> _WHAT TO DO_
The entries should be restated word for word.
══ EXTRACTED MATERIAL ══
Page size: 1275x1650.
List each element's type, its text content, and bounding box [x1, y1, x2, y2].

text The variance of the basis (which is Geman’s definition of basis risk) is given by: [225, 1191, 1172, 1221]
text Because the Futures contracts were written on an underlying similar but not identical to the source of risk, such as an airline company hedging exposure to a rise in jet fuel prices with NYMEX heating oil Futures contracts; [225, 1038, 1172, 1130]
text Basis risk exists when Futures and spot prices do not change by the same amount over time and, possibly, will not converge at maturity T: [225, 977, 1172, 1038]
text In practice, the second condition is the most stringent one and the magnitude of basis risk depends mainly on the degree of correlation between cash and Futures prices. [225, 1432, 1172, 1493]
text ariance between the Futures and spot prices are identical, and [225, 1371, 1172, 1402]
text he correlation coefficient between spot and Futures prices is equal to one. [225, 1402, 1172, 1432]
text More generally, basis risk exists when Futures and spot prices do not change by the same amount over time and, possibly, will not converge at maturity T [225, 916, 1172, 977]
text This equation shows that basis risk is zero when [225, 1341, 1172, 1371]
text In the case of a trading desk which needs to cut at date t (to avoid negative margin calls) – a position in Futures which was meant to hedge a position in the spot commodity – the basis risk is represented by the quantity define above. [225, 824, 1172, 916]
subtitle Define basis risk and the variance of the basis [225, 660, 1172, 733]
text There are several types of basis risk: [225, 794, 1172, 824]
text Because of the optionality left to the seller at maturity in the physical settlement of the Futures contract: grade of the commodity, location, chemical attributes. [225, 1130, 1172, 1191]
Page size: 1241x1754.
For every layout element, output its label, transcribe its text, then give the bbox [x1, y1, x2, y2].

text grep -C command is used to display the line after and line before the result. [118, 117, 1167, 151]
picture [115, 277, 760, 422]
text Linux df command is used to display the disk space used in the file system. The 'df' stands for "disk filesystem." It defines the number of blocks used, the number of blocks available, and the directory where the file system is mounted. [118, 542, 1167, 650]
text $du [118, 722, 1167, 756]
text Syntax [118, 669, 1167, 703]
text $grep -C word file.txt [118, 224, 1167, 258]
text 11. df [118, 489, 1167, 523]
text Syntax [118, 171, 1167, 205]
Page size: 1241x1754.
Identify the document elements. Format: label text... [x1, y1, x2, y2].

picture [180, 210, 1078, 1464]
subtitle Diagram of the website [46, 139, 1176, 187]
═══
> _OUTPUT OF THE TASK_
Page size: 1275x1650.
List each element's type, its text content, and bounding box [x1, y1, x2, y2].

text The variance of the basis (which is Geman’s definition of basis risk) is given by: [225, 1191, 1172, 1221]
text Because the Futures contracts were written on an underlying similar but not identical to the source of risk, such as an airline company hedging exposure to a rise in jet fuel prices with NYMEX heating oil Futures contracts; [225, 1038, 1172, 1130]
text Basis risk exists when Futures and spot prices do not change by the same amount over time and, possibly, will not converge at maturity T: [225, 977, 1172, 1038]
text In practice, the second condition is the most stringent one and the magnitude of basis risk depends mainly on the degree of correlation between cash and Futures prices. [225, 1432, 1172, 1493]
text ariance between the Futures and spot prices are identical, and [225, 1371, 1172, 1402]
text he correlation coefficient between spot and Futures prices is equal to one. [225, 1402, 1172, 1432]
text More generally, basis risk exists when Futures and spot prices do not change by the same amount over time and, possibly, will not converge at maturity T [225, 916, 1172, 977]
text This equation shows that basis risk is zero when [225, 1341, 1172, 1371]
text In the case of a trading desk which needs to cut at date t (to avoid negative margin calls) – a position in Futures which was meant to hedge a position in the spot commodity – the basis risk is represented by the quantity define above. [225, 824, 1172, 916]
subtitle Define basis risk and the variance of the basis [225, 660, 1172, 733]
text There are several types of basis risk: [225, 794, 1172, 824]
text Because of the optionality left to the seller at maturity in the physical settlement of the Futures contract: grade of the commodity, location, chemical attributes. [225, 1130, 1172, 1191]
Page size: 1241x1754.
For every layout element, output its label, transcribe its text, then give the bbox [x1, y1, x2, y2].

text grep -C command is used to display the line after and line before the result. [118, 117, 1167, 151]
picture [115, 277, 760, 422]
text Linux df command is used to display the disk space used in the file system. The 'df' stands for "disk filesystem." It defines the number of blocks used, the number of blocks available, and the directory where the file system is mounted. [118, 542, 1167, 650]
text $du [118, 722, 1167, 756]
text Syntax [118, 669, 1167, 703]
text $grep -C word file.txt [118, 224, 1167, 258]
text 11. df [118, 489, 1167, 523]
text Syntax [118, 171, 1167, 205]
Page size: 1241x1754.
Identify the document elements. Format: label text... [x1, y1, x2, y2].

picture [180, 210, 1078, 1464]
subtitle Diagram of the website [46, 139, 1176, 187]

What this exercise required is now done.